Call for Proposals: New Frontiers of Ownership in China: Beyond the Agency Model

Special Issue on ‘New Frontiers of Ownership in China: Beyond the Agency Model’

Supervising Guest Editor
Shuping Li, Hong Kong Polytechnic University

Guest Editors (listed in alphabetical order)
Martin Conyon, Bentley University
Hanqing Chevy Fang, Missouri University of Science and Technology
Junxiong Fang, Zhejiang University of Finance & Economics
Lerong He, State University of New York at Geneseo

Proposal deadline: March 1, 2026

Special Issue Theme Background

Michael Jensen and William Meckling’s article, ‘Theory of the Firm: Managerial Behavior, Agency Costs, and Ownership Structure’, published in the Journal of Financial Economics in 1976, laid the foundation for modern corporate governance scholarship. Grounded in the Anglo-American model of dispersed ownership and professional management, the paper framed the firm as a nexus of contracts, highlighting how agency costs arise when the interests of owners and managers diverge. As of August 2025, the article has been cited over 145,000 times, making it one of the most influential contributions in management and economics literature. As stressed in Bolton (2025, p. 104116), ‘Fifty years is a very long time in economic research and very few articles stand the test of time for so long. The thought experiment of looking back fifty years before 1976 reveals how remarkable an achievement this is’. This article’s impact extends well beyond academic debates: the ideas have shaped theories of ownership and control, informed policy debates on investor protection, and guided practice in executive pay and financing structures (Ma & Shleifer, 2025). Yet, fifty years on, new institutional realities—such as the rise of sovereign wealth funds, mixed ownership, shareholder activism, and hybrid state–private arrangements in emerging economies—raise fundamental questions about the scope and limits of the original agency model outlined in Jensen and Meckling (1976). This Special Issue, therefore, takes the 50th anniversary as an opportunity not only to revisit Jensen and Meckling’s insights but also to extend them, with a particular focus on China’s ownership structures and their implications for agency theory and beyond.

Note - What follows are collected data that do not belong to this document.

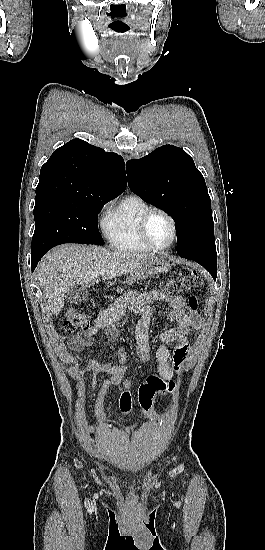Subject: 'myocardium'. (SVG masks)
<instances>
[{"label": "myocardium", "instance_id": "1", "mask_svg": "<svg viewBox=\"0 0 265 550\" xmlns=\"http://www.w3.org/2000/svg\"><path fill=\"white\" fill-rule=\"evenodd\" d=\"M155 213H159V214H162L163 216H165L169 220V222L171 224V228H172V239L168 244L163 245V246H159V245H156L155 243H153V241L150 239L149 234H148V222H149L151 216ZM139 234H140V237H141L142 241L144 242V244L149 249L156 250V251L167 250V249L171 248L177 240V236H178L177 223H176L174 217L170 213H168L166 210L158 208V207H151L150 209L145 211L143 213V215L141 216V218H140V221H139Z\"/></svg>", "mask_w": 265, "mask_h": 550}]
</instances>
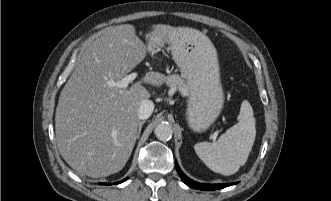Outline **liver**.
<instances>
[{"label": "liver", "instance_id": "6515ba94", "mask_svg": "<svg viewBox=\"0 0 331 201\" xmlns=\"http://www.w3.org/2000/svg\"><path fill=\"white\" fill-rule=\"evenodd\" d=\"M156 52L178 28L151 27ZM147 48L133 25L103 29L82 51L63 87L55 113L58 150L77 173L92 178L119 172L127 163L138 135V108L151 94L142 82L160 86L166 77L148 72L122 89L111 86L146 57Z\"/></svg>", "mask_w": 331, "mask_h": 201}]
</instances>
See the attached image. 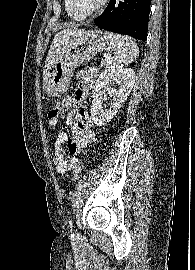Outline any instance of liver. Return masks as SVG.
<instances>
[{
  "mask_svg": "<svg viewBox=\"0 0 195 270\" xmlns=\"http://www.w3.org/2000/svg\"><path fill=\"white\" fill-rule=\"evenodd\" d=\"M76 31H79V30L77 29V27H76V26H71V27H68V28H66V29H63L62 31L58 32V33L55 35V37H54V39H53V42H52V44H51V46H50V50H49V52H48V55H47V57H46V64H47L51 59L54 58L55 52H56L57 47H58V42L61 40V38L64 37L65 35H70V34L76 32Z\"/></svg>",
  "mask_w": 195,
  "mask_h": 270,
  "instance_id": "liver-1",
  "label": "liver"
}]
</instances>
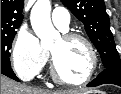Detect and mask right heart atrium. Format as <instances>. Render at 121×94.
I'll list each match as a JSON object with an SVG mask.
<instances>
[{"label":"right heart atrium","instance_id":"1","mask_svg":"<svg viewBox=\"0 0 121 94\" xmlns=\"http://www.w3.org/2000/svg\"><path fill=\"white\" fill-rule=\"evenodd\" d=\"M48 59V51L31 31L18 33L12 46L11 61L20 78L29 80L40 74Z\"/></svg>","mask_w":121,"mask_h":94}]
</instances>
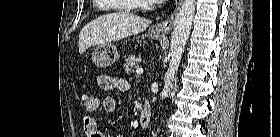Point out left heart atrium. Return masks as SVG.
I'll return each mask as SVG.
<instances>
[{
	"label": "left heart atrium",
	"instance_id": "obj_1",
	"mask_svg": "<svg viewBox=\"0 0 280 137\" xmlns=\"http://www.w3.org/2000/svg\"><path fill=\"white\" fill-rule=\"evenodd\" d=\"M154 1L159 3V2H161L162 0H154Z\"/></svg>",
	"mask_w": 280,
	"mask_h": 137
}]
</instances>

We define ownership as (i) cash-flow rights—the financial claims of owners over the income generated by an asset or business, including dividends, profits, and residual value upon liquidation; (ii) control rights—the authority to direct the management and strategy of a company through mechanisms such as voting, board membership, or committee representation; and (iii) political rights—the capacity of owners to shape the political and regulatory environment in which a business operates, whether through party–state influence, golden-share vetoes, or the exercise of governmental authority to regulate private property for public purposes. All submissions must be related to at least one of these ownership components.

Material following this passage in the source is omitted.